NZPIF executive officer Sharon Cullwick says they were keen to find out the specific financial effects on their members and the tenants in their properties during Covid-19 lockdown levels four and three.
“Landlords provide a service by making homes available for other people to live in. This service costs money and landlords are everyday people who like many others are facing financial difficulties because of Covid-19.”
The survey results show that of the 6,658 tenancies surveyed, 80% of tenants remained in place during lockdown and continued to pay their rent as normal but 5% of houses were left empty.
Eight percent of tenants were given a reduced rent or a deferred rent with a small proportion of these deciding to move out, while 7% of tenants stopped paying rent altogether.
Cullwick says that during the eight weeks covered in the survey, unpaid rent came to a total of $633,528.
“This excludes the many tenancies where notice of a rent increase was given but due to urgent Covid-19 legislation these increases were unable to be implemented.”
Since the beginning of lockdown just one percent (88) of tenants, in the tenancies surveyed, gave a 21-day notice to end their tenancy.
Meanwhile, 53% of landlords who responded to the survey saw no change to their income during the lockdown.
But approximately 47% did experience a reduced income from wages, contracts or a business closedown.
Of this group approximately 18% had a reduced income and another 18% had loss of income but received some Government assistance.

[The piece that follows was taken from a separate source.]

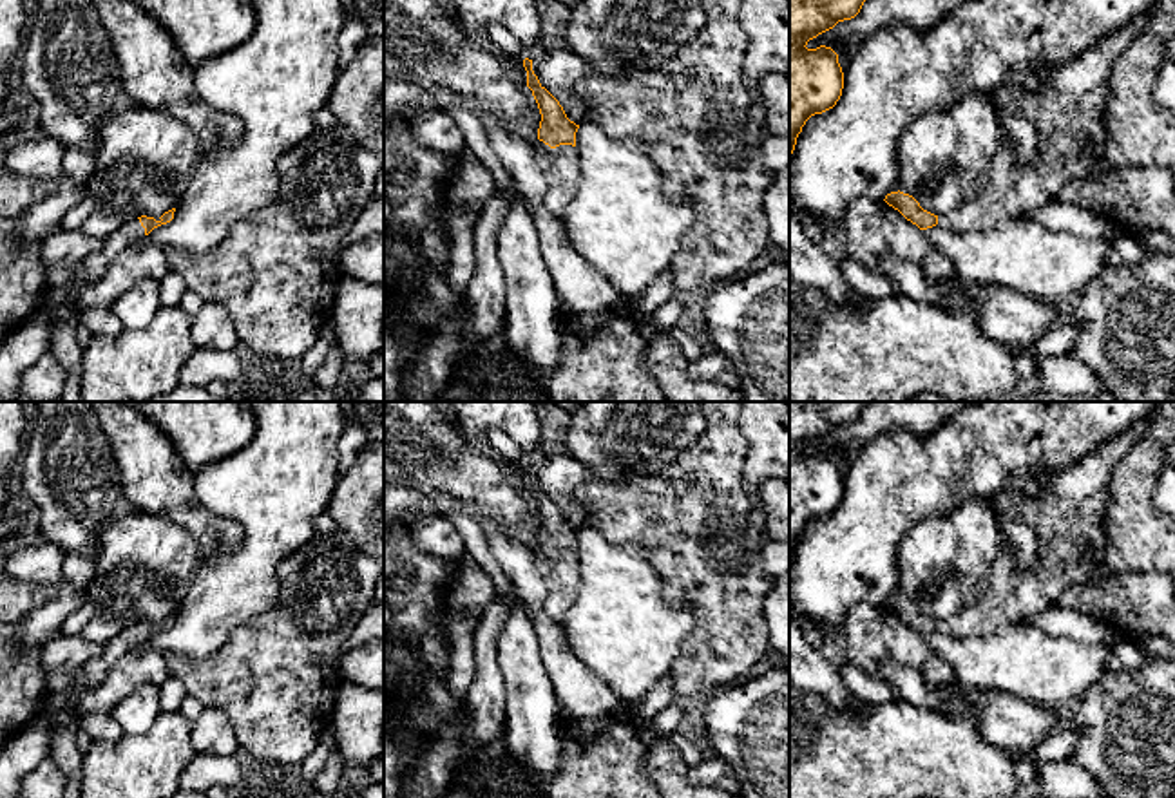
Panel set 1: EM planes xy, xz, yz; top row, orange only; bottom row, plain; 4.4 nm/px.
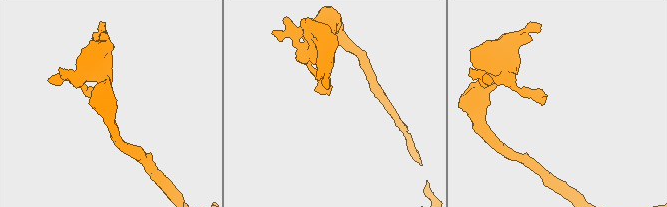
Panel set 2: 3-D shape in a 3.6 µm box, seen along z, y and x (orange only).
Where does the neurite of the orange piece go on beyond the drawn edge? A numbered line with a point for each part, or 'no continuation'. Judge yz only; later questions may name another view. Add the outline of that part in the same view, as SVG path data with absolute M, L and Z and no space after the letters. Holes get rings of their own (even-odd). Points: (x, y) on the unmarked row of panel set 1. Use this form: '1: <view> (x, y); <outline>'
1: yz (1067, 511); M1150 416L1133 422L1094 452L1046 476L1032 492L1007 490L990 499L1001 523L1021 523L1036 532L1037 568L1032 574L1023 574L1003 554L983 583L978 599L949 619L938 621L938 630L956 637L989 637L998 626L1045 612L1068 586L1090 584L1112 575L1104 563L1108 485L1117 463L1141 440L1148 425Z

Eight percent had a loss of income with no Government assistance, while another 2% recorded that their loss of income was from either shares or commercial rental income which was their sole source of income.
Cullwick says they have just received information that rent increase notices can be given now provided the increase takes effect after the six-month freeze period.
That means the increase can only take effect after 25 September 2020 - unless the emergency Covid-19 legislation is extended.
“This may not be enough to assist either the landlords or tenants who have lost their main source of income through Covid-19.”